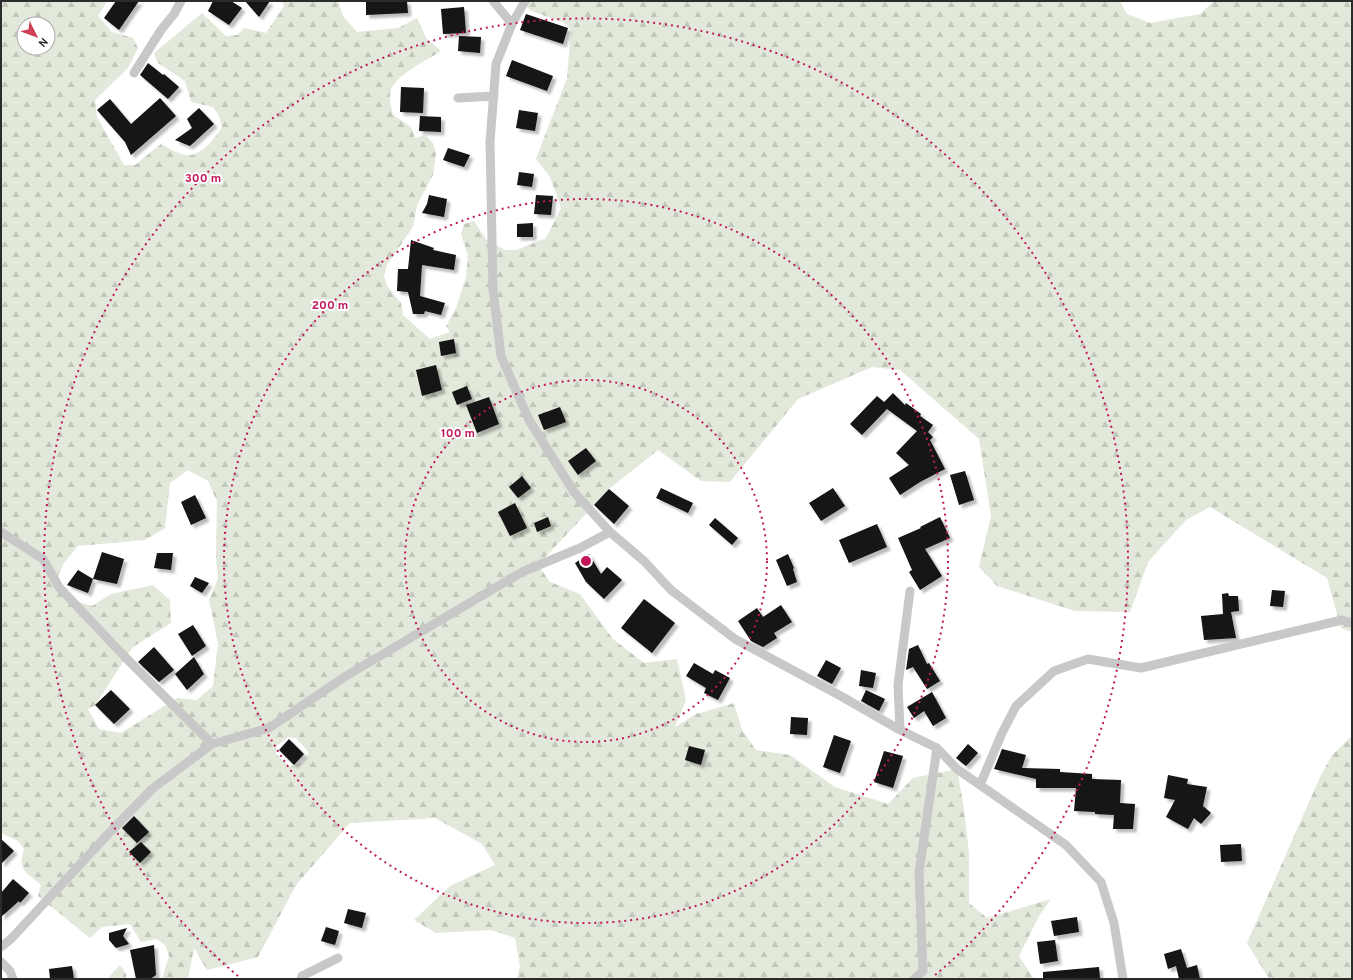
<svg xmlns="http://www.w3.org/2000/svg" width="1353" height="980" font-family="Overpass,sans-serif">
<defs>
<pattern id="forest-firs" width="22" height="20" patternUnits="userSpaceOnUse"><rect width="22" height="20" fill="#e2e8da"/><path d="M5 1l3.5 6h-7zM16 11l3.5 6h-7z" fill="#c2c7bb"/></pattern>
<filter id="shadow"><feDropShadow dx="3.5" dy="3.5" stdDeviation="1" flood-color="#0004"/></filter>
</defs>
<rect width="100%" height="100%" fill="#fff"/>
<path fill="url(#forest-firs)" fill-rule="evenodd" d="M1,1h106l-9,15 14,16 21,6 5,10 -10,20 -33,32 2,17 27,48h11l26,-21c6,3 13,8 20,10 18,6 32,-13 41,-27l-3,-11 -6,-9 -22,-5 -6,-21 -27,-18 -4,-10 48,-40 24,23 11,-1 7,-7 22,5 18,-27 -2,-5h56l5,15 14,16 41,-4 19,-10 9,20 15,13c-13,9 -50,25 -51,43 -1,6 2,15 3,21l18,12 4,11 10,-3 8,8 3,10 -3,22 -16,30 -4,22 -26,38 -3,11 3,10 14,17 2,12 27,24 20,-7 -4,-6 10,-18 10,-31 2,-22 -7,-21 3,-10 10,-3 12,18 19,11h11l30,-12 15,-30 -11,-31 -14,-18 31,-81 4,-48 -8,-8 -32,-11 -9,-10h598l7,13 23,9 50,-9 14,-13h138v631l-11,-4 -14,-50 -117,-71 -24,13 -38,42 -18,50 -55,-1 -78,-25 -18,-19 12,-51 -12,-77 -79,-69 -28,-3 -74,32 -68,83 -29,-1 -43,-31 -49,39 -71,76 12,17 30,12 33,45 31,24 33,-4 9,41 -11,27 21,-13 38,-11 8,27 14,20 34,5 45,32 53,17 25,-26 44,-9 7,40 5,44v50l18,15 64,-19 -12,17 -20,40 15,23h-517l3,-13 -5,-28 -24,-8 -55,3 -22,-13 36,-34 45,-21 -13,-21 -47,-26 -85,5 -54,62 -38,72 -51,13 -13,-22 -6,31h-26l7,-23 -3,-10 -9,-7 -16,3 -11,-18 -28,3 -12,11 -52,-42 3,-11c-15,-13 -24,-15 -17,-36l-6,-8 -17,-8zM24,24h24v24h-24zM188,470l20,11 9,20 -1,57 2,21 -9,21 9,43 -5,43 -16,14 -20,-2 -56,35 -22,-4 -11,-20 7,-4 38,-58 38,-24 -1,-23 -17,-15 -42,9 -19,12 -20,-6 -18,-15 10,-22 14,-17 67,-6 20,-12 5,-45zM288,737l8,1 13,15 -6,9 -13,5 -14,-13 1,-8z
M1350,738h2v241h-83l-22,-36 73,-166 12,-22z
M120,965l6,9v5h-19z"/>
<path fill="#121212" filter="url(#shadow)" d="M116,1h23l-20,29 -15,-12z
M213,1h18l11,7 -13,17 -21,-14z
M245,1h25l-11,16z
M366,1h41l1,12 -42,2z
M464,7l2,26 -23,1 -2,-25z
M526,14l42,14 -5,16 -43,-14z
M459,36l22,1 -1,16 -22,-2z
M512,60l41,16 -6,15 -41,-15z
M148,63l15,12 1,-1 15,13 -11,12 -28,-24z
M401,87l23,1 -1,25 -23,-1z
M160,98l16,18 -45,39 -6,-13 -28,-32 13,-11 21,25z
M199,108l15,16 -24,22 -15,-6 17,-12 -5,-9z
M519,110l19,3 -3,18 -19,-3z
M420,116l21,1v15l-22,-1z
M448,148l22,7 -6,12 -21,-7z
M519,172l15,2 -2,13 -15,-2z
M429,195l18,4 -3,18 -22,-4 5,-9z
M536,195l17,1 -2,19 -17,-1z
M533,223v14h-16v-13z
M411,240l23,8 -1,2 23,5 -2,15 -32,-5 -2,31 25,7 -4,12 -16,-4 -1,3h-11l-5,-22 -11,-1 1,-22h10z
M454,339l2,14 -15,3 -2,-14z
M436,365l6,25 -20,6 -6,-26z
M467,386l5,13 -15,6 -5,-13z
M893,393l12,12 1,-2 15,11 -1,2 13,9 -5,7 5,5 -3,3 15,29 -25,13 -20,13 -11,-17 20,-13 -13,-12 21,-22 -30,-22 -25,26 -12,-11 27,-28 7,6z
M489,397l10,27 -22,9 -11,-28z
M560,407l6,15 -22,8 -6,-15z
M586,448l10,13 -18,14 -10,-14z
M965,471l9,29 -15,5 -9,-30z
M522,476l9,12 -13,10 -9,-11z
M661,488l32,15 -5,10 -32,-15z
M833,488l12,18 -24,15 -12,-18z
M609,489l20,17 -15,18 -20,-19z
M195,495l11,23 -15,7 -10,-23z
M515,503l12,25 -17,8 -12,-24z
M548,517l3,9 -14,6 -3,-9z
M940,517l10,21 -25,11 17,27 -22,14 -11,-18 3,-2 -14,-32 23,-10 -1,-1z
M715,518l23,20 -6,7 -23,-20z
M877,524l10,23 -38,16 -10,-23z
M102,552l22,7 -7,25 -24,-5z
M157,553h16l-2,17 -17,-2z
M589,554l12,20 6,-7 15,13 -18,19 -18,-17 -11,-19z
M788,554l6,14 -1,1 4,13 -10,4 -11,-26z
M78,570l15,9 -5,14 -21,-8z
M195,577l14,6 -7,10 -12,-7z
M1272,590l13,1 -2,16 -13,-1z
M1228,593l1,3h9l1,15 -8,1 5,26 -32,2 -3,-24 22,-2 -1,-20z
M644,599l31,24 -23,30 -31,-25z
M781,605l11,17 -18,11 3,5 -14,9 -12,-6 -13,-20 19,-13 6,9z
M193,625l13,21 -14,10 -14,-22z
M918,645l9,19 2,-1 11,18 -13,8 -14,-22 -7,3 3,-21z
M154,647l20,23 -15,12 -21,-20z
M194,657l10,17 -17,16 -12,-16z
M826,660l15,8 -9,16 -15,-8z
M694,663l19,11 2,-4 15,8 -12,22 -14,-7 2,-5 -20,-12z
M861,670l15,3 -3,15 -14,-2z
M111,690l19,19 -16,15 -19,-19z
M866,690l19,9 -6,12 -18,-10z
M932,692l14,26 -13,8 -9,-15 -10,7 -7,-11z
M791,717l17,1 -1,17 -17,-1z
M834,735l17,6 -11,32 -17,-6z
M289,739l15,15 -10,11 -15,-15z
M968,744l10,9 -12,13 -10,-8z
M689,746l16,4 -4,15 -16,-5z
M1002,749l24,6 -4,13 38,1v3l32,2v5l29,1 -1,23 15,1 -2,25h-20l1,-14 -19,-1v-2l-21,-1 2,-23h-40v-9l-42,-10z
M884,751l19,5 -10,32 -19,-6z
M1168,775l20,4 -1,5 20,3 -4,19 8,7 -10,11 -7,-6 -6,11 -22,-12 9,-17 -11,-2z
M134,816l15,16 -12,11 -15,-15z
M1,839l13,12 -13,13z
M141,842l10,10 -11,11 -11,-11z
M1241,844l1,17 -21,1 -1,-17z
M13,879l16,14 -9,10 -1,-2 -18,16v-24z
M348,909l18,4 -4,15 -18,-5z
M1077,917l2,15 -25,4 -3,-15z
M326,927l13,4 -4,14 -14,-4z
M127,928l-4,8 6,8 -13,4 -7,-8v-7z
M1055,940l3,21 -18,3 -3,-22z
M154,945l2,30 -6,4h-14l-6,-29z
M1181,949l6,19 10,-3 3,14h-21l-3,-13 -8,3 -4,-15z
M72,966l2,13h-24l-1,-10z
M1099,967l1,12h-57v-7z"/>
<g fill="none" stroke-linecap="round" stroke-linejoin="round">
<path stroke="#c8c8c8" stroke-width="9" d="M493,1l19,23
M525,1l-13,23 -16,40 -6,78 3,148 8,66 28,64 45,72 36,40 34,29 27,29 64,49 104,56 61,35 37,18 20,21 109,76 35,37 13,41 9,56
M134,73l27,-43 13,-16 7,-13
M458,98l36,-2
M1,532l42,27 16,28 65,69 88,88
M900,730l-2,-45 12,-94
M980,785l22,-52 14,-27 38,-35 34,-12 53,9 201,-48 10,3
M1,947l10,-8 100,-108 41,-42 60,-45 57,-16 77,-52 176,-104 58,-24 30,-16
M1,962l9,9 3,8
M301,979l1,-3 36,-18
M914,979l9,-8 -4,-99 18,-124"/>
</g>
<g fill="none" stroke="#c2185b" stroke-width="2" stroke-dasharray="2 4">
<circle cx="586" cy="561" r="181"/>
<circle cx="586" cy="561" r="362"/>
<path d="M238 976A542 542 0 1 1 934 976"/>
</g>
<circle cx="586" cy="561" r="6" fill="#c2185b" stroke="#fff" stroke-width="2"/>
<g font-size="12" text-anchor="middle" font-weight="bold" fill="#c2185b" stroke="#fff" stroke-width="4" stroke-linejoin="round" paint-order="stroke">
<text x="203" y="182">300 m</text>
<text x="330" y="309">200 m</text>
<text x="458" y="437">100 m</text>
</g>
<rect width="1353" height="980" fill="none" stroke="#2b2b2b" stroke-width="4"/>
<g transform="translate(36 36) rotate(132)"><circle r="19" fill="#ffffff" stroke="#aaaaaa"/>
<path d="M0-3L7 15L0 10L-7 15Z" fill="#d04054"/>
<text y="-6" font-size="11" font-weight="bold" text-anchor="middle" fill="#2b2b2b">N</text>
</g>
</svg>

▶ What the exercise asks
Out of the data above, transcribe exactly and only the lines starting with the line that has "M519,110l19,3 -3,18 -19,-3z" and going on through the line that has "M467,386l5,13 -15,6 -5,-13z", both included.

▶ Written answer
M519,110l19,3 -3,18 -19,-3z
M420,116l21,1v15l-22,-1z
M448,148l22,7 -6,12 -21,-7z
M519,172l15,2 -2,13 -15,-2z
M429,195l18,4 -3,18 -22,-4 5,-9z
M536,195l17,1 -2,19 -17,-1z
M533,223v14h-16v-13z
M411,240l23,8 -1,2 23,5 -2,15 -32,-5 -2,31 25,7 -4,12 -16,-4 -1,3h-11l-5,-22 -11,-1 1,-22h10z
M454,339l2,14 -15,3 -2,-14z
M436,365l6,25 -20,6 -6,-26z
M467,386l5,13 -15,6 -5,-13z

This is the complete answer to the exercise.